This week is all about Caroline Calloway. Yes, there were Democratic debates last night, but two evenings prior The Cut published a personal essay from Calloway’s former friend and collaborator Natalie Beach that spawned tweets and explainers and takes that have actually made Caroline Calloway into the famous influencer she purported to be all along.
Beach’s personal essay details the rise and dissolution of their relationship as best friends and Instagram caption collaborators. As Vox put it in their explainer (a must-read if none of this is making sense so far), the essay brought “a deeply human element” to the Caroline Calloway story, which had gone viral earlier this year thanks to Calloway’s Fyre Fest-esque “tour.”

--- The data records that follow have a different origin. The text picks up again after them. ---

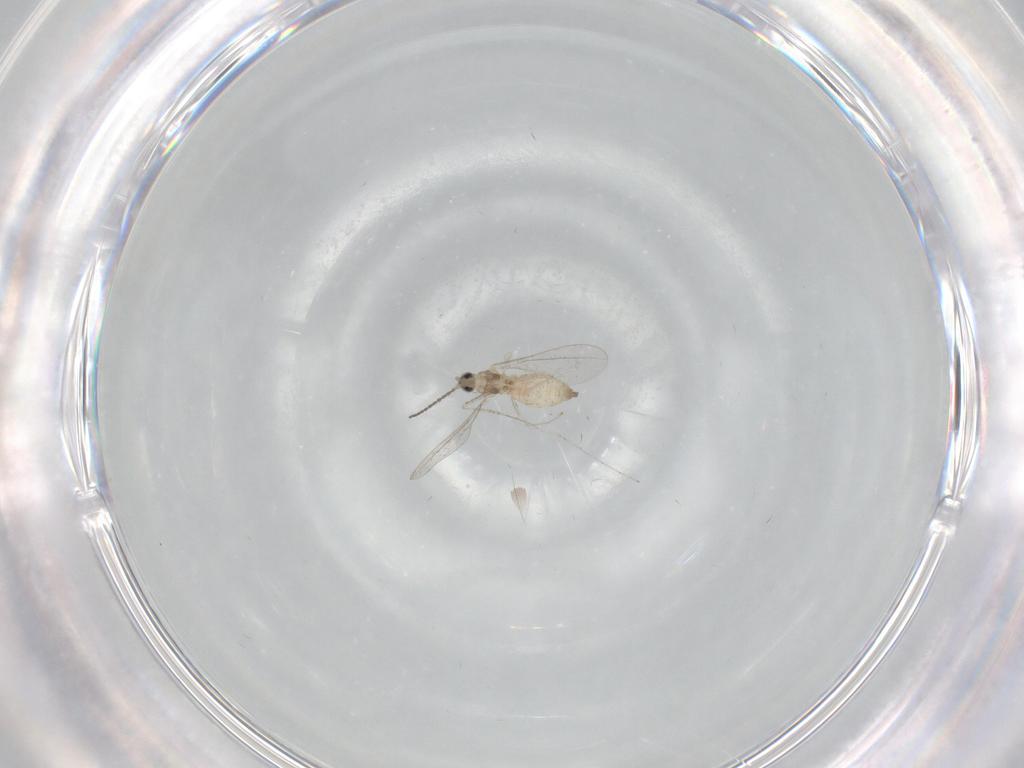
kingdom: Animalia
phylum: Arthropoda
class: Insecta
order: Diptera
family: Cecidomyiidae
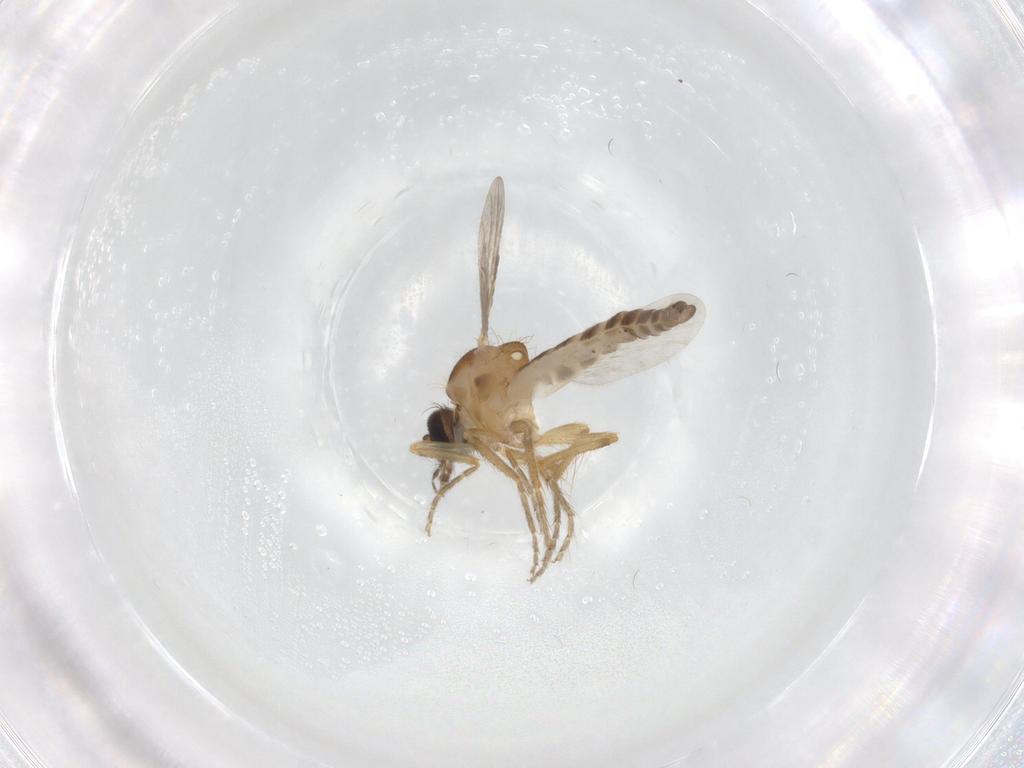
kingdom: Animalia
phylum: Arthropoda
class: Insecta
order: Diptera
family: Ceratopogonidae
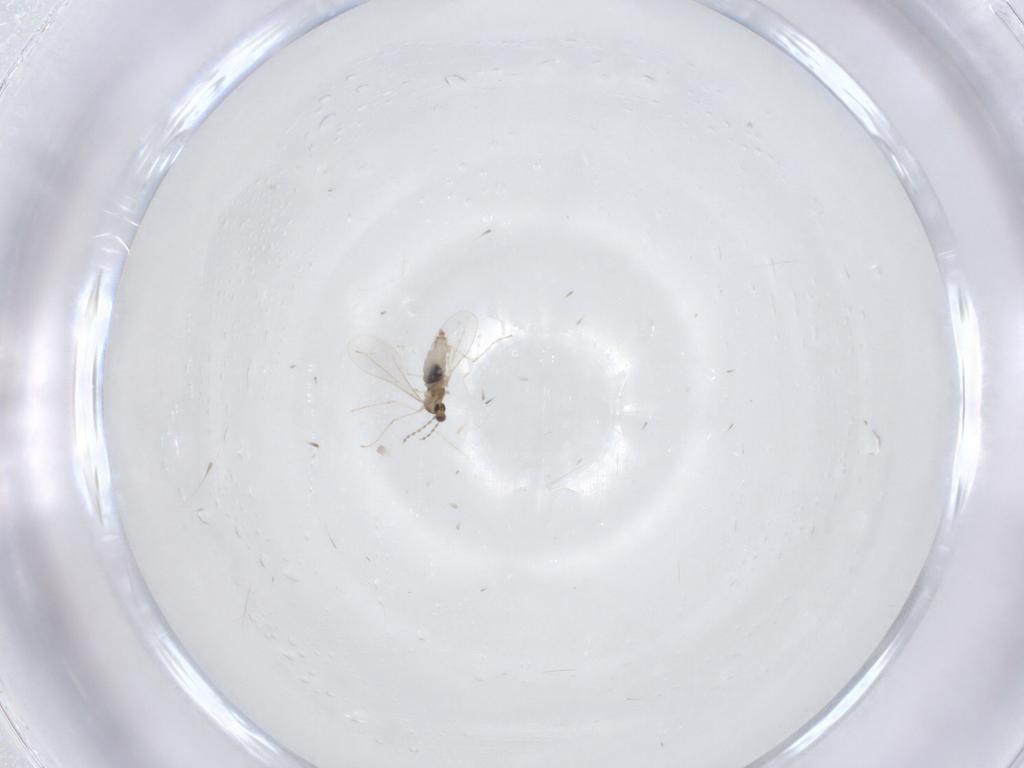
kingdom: Animalia
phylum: Arthropoda
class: Insecta
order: Diptera
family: Cecidomyiidae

Beach’s essay includes many fascinating, food-related details. Among the most curious anecdotes, Beach recounts the time she regaled her friend with the imagined movie of her life “between bites of lettuce wraps” at Minetta Tavern. Has Minetta Tavern ever served lettuce wraps?? was the question much of food-world Twitter fixated on. (They thought not; Beach would clarify in a New York Times interview that “of course it’s possible I mixed up the exact appetizer we ate.”)
But there’s also the story of something less-restaurant focused, but certainly eating-adjacent: the Yale plates. Calloway was allegedly obsessed with Yale, after failing to get in. Beach, a self-proclaimed Yale townie, gave Calloway a set of plates stamped with the Yale crest as a gift for her 21st birthday, with a defiant “Fuck it” written on each plate in marker. According to Beach’s account, Calloway cried. Later, she claimed the plates were stolen. It was Beach’s first inkling that Calloway maybe wasn’t always totally telling the truth.
Anyway, unlike Minetta Tavern lettuce wraps (which are definitely not on the menu, at least currently), you can buy a variety of Yale plates on Etsy. In this join-the-internet-bandwagon, shameless play for Caroline Calloway clicks, we’re not saying that any of these are the exact same Yale plates. Most of them appear to be collectibles (several are listed as by Wedgewood, the once-English, once-revered china brand that printed these back in the 1930s), which means maybe those plates were really stolen after all. To complete the look, add your own sharpie “Fuck it.” At the very least, if you and your maybe-BFF, maybe-frenemy are looking for the perfect friend costume this Halloween, pounce on these now before everyone else on the internet — like with their Calloway takes — beats you to it.